Thanks very much. What do you mean by "revisioned"?


----------



## Roadworrier (Jul 3, 2012)

Simey said:


> For what it is worth, my beloved 06 Cayman S is on its way to the UAE. As far as I was able to ascertain, used Porsches aren't cheaper in Dubai than in the US and those I looked at generally had higher milage for the year, a lower set of options than my one, and also generally were automatic.
> 
> I don't yet know how much of a hassle it will be to register the car, but used car shopping isn't hassle free either, especially if you are picky and have something specific in mind.


*sigh* There are at least four Caymans in the garage at my complex in the Marina, plus about a dozen Cayennes and numerous 911's........probably more than in the entire suburb which I lived in, in Northern Virginia. I would have fit right in here.

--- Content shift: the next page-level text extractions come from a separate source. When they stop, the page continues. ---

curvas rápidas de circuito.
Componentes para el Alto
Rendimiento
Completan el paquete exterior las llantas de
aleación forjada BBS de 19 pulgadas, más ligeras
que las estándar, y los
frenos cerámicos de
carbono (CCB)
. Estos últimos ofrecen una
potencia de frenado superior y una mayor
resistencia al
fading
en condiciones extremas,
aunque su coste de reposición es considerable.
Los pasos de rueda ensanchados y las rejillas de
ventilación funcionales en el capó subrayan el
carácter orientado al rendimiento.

The Porsche dealers here, as I understand, are nothing to write about. They are oriented more toward selling to moneyed poseurs than say, Porsche Club members. I concur with the others - there will be some mods that need to be made. But if you are here for the long term (longer than 2-3 years), it may work out just fine.

I have found a few two-lane "fun roads", especially toward RAK and also Jebel Hafeet. Not quite the same enjoying them in a Passat though, compared with the Cayman. There seem to be a lot of Caymans who show up for amateur nights at Dubai Autodrome and Yas Island. I enjoyed taking my car to Lime Rock in Connecticut when it was new, so some track time will make up for sentencing the car to commutes on SZR and lingering for 10 minutes at badly timed traffic signals.

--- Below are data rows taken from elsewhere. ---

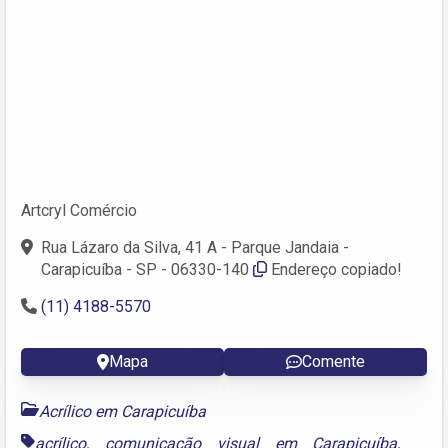
Artcryl Comércio
Rua Lázaro da Silva, 41 A - Parque Jandaia -
Carapicuíba - SP - 06330-140
Endereço copiado!
(11) 4188-5570
Mapa
Comente
Acrílico em Carapicuíba
acrílico
,
comunicação visual em Carapicuíba
,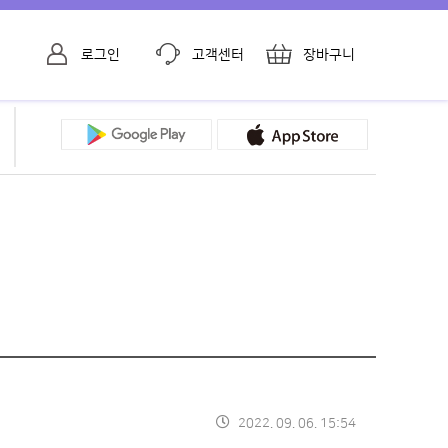
로그인
고객센터
장바구니
2022. 09. 06. 15:54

I am going back to the states in a few weeks and bringing the car out of hibernation for a short period (I ended up storing it where the generals and diplomats store their babies when on overseas assignment....)


----------



## Simey (Dec 4, 2012)

Roadworrier said:


> *sigh* There are at least four Caymans in the garage at my complex in the Marina, plus about a dozen Cayennes and numerous 911's........probably more than in the entire suburb which I lived in, in Northern Virginia. I would have fit right in here.
> 
> The Porsche dealers here, as I understand, are nothing to write about. They are oriented more toward selling to moneyed poseurs than say, Porsche Club members. I concur with the others - there will be some mods that need to be made. But if you are here for the long term (longer than 2-3 years), it may work out just fine.
> 
> ...


Ha, funny. I am from NOVA too - Mount Vernon to be exact. 

What mods do you think are needed? I threw a third radiator on mine. I am not sure it is really necessary but didn't seem like it could hurt and the non-functional blank in the nose always bothered me.


----------



## ShoaibShaikh (Mar 28, 2013)

Yes, importing a car is not an easy task if you are doing yourself, there are may rules and regulations to go through and should be familiar with the rules and regulations of both the countries. I still remember one of friend wanted to import a BMW and Mercedes from Dubai to Switzerland. And that they he faced lots of issue then later someone told that hire a moving company they will make job easy and so he did that and everyone was smooth and simple


----------